A Chilling Reminder Of The Internal Security Threat
Written by Evan SchumanIt’s one of the oldest pieces of security guidance: The biggest threats are always from a company’s employees, not from intruders. But popular perception has never supported this truth because outside intrusions are comparatively highly publicized while internal threats are generally dealt with secretly, with a termination and an offer to avoid prosecution if the thief remains silent.

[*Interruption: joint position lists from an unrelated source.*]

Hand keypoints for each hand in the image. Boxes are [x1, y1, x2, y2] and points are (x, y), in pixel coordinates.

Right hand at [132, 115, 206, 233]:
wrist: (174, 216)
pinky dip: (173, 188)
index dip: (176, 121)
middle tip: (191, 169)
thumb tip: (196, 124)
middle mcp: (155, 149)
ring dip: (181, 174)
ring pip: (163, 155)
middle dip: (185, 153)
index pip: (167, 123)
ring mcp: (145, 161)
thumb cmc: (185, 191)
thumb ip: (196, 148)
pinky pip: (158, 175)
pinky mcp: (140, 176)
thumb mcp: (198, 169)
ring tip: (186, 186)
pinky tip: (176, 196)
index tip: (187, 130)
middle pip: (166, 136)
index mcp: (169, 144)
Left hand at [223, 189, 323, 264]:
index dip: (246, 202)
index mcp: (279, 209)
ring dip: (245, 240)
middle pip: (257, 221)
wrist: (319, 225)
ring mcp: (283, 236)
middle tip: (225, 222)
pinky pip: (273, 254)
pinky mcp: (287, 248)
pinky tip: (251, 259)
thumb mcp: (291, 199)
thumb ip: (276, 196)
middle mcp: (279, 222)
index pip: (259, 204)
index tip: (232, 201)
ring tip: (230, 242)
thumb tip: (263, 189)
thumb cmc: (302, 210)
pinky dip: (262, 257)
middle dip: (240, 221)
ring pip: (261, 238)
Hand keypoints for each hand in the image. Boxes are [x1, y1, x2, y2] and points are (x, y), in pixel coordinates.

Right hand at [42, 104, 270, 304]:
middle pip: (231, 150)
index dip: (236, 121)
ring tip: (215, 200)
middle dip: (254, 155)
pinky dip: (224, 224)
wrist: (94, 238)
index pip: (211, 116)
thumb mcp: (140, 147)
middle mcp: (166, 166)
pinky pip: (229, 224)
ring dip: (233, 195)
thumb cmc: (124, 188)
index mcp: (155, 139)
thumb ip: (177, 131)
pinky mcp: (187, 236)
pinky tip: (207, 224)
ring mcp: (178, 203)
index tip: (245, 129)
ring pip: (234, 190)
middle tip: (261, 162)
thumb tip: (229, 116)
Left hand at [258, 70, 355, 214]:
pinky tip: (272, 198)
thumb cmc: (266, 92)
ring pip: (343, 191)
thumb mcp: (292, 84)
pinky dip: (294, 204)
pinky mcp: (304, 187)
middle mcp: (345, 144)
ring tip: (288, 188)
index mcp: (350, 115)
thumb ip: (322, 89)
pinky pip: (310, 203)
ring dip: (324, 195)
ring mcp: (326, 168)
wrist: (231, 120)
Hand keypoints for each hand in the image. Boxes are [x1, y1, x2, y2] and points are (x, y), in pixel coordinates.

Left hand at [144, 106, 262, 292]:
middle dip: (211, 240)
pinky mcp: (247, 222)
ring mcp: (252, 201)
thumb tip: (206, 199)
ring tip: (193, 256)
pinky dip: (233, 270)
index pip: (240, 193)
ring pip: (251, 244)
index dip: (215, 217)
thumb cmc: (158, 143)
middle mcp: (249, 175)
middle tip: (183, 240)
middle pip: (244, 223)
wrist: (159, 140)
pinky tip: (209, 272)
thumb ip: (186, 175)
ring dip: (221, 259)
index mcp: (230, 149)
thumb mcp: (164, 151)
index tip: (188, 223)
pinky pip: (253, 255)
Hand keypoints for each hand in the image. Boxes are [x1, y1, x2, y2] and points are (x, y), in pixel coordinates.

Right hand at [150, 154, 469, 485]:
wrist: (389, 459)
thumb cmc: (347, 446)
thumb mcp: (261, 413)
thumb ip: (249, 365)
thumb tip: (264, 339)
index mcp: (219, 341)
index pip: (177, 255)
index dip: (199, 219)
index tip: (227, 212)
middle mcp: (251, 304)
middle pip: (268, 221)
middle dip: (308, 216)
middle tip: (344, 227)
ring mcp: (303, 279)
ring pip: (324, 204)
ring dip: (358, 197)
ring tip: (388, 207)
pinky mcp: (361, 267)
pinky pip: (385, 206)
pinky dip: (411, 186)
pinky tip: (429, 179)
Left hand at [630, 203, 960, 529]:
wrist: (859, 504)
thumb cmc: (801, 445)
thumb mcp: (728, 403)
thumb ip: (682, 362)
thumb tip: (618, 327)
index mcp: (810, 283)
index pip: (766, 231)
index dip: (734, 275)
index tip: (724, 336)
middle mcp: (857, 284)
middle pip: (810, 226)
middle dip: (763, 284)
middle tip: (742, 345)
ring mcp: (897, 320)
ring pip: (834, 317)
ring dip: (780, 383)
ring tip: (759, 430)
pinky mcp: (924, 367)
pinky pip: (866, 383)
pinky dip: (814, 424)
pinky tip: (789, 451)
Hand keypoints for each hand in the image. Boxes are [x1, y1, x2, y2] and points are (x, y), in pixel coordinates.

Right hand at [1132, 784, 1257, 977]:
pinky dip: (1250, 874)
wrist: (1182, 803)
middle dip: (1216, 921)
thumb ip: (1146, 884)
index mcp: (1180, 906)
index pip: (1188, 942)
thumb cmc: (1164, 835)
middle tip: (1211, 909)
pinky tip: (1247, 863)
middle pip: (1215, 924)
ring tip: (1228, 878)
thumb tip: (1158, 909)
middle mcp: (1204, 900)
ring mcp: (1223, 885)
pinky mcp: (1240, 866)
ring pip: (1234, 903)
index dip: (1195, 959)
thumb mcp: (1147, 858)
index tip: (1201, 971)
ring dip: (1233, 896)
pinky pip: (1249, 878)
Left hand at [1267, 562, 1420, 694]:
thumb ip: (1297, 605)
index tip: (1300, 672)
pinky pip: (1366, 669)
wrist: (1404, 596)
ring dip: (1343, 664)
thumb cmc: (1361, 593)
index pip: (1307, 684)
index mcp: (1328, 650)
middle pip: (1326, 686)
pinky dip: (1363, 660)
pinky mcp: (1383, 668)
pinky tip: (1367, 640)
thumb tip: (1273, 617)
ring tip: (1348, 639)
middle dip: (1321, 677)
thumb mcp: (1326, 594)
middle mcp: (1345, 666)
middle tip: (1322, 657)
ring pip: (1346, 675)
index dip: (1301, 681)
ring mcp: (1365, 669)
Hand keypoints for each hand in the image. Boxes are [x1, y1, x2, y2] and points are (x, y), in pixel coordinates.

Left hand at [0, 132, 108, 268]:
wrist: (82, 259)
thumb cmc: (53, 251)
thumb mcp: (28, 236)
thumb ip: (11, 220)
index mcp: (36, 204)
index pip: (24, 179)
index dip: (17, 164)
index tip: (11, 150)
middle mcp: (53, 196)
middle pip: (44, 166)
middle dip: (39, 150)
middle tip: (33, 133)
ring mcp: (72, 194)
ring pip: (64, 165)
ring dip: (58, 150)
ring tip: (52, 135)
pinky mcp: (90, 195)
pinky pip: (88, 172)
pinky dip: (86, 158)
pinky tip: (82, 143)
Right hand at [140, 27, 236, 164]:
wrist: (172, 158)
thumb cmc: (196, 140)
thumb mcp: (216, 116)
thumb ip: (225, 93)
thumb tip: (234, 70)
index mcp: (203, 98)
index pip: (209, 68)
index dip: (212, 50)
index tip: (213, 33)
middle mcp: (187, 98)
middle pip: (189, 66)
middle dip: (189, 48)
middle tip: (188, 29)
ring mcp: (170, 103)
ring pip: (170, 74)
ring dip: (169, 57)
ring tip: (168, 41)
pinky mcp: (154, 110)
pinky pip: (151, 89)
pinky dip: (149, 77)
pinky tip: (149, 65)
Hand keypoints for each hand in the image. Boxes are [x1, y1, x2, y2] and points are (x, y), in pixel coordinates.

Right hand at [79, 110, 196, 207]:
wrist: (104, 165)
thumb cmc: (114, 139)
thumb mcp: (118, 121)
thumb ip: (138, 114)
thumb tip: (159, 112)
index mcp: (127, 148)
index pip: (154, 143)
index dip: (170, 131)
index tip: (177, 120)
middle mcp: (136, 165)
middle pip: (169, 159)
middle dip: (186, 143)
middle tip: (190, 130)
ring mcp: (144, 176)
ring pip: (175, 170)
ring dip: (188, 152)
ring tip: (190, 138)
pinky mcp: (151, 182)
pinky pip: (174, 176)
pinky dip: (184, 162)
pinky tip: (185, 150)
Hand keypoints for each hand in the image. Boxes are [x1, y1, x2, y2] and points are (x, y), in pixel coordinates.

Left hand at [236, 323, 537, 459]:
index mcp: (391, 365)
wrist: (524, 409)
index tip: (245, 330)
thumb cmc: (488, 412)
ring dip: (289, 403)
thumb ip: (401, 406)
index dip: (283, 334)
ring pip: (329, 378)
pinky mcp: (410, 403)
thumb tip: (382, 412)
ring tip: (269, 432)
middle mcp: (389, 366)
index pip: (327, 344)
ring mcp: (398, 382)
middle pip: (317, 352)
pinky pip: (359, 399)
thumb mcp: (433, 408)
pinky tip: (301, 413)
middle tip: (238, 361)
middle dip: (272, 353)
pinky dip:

But T-Mobile this month reminded us of how serious an internal threat can be. In what U.K. authorities are dubbing one of the biggest data breaches in that country’s history, a resourceful (although ethically challenged) T-Mobile employee is accused of taking millions of pieces of customer data and selling it to company rivals. This situation is the subject of StorefrontBacktalk’s security column this week on the new McAfee security blog.
-Marc
December 3rd, 2009 at 2:16 pm
I have read reports that the annual costs for internal fraud far exceeds the costs for external fraud yet for some reason, internal fraud does not get much press. Go figure.
December 3rd, 2009 at 3:38 pm
No mystery there. No company wants to admit to an internal assault. If handled properly, it can remain secret. No jail time, no fines. Just a termination and maybe restitution.
December 4th, 2009 at 1:22 am
The old (very very old, like pre-computerized systems old) rule of thumb in retail used to divide shortage into thirds. One third of shortage was external theft, such as shoplifters or con artists. One third was internal theft. And the last third of shortage was due to procedural or other errors, spoilage, damage, etc.
Clearly a systems-based internal theft these days could do a lot more than empty a few tills of their change funds. But how often is it really happening, and how will we ever know unless Loss Prevention departments start publishing their figures?